Certes, la demande de soins « chez le voisin » reste faible et concerne principalement, hors urgence ou soins spécifiques, des Allemands résidents en France et vice-versa, ainsi que des travailleurs frontaliers. Le directeur général de l’agence régionale de santé (ARS) d’Alsace, Laurent Habert, admet que les hôpitaux sont d’autant moins motivés à se lancer dans le transfrontalier que « la tarification à l’activité, comme la politique de l’emploi, les pousse à garder leur activité chez eux ». En outre, rappelle le directeur de la caisse primaire d’assurance-maladie (CPAM) du Bas-Rhin, Joseph Losson, « il n’est pas question de mieux prendre en charge les soins transfrontaliers que les soins en France », contrairement à ce que croient parfois certains patients.
L’art des décotes.
Le Dr Francis Ferrari, ophtalmologue près de Strasbourg, exerce simultanément des deux côtés du Rhin. Il lui est arrivé d’opérer de la cataracte des Français en Allemagne, et inversement mais il a constaté que dans les deux cas, c’est « très compliqué et très cher pour le patient, s’il n’est pas dans son pays d’origine ». Le Dr Thomas Weiss, neurologue à Kehl (la ville située juste en face de Strasbourg) a, lui, voulu faire simple : « Les caisses françaises sont perdues devant la complexité de notre système analytique de facturation, alors j’ai facturé des forfaits pour mes patients français, au prix d’une consultation en France… mais ça n’a pas servi à grand-chose ! » Les caisses allemandes ont pour leur part l’art d’appliquer des « décotes » et des « frais » à leurs assurés venant se faire soigner en France. Au point que certains obtiennent des remboursements dérisoires… et tout à fait dissuasifs. Et lorsque des aspects médico-sociaux s’ajoutent aux aspects médicaux, comme pour le traitement de certains enfants handicapés alsaciens au centre d’épilepsie de Kork, près de Kehl, les difficultés administratives deviennent quasi insurmontables, a témoigné la mère d’un enfant soigné par cet établissement.

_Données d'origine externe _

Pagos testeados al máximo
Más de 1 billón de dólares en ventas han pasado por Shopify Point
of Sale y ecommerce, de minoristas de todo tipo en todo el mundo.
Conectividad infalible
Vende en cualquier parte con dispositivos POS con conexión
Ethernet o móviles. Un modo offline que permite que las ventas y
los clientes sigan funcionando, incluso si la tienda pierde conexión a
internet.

« On est encore très loin de l’Europe des citoyens », remarque le Dr Alexandre Feltz, généraliste membre du conseil d’administration de l’Eurodistrict. Car si les soins fonctionnent, l’administration est loin de suivre. Le Dr Gilbert Luttenschlager, chirurgien-dentiste à Strasbourg et à Kehl, estime que le problème est moins lié aux nomenclatures qu’à la volonté politique, et s’interroge sur la réalité de cette dernière. Dans le même temps, Euro-info consommateurs, qui avait monté un projet pour encourager la santé transfrontalière, digère mal d’avoir vu sa demande de financement dans le cadre des programmes européens « Interreg » recalée au profit d’autres priorités.
Il y a cinq ans, ce même organisme avait organisé, à Kehl, la première rencontre franco-allemande sur le thème de la santé transfrontalière… Il constate avec regret que rien n’a bougé depuis. Alors que Strasbourg se targue d’être à la pointe de la construction européenne, la coopération sanitaire se passe plutôt mieux ailleurs, par exemple entre le Nord-Pas-de-Calais et le Sud de la Belgique, ou au sein des « euregions » germano-belgo-néerlandaises, le long du Rhin inférieur et dans les secteurs de Maastricht, Hasselt, Liège et Aix-la-Chapelle. Les patients y « circulent » tout à fait librement d’un pays à l’autre, tant en ambulatoire qu’en hospitalier, une règle qui reste encore théorique dans l’Eurodistrict Strasbourg-Ortenau. Ses responsables ont promis d’accroître leurs efforts pour améliorer la situation.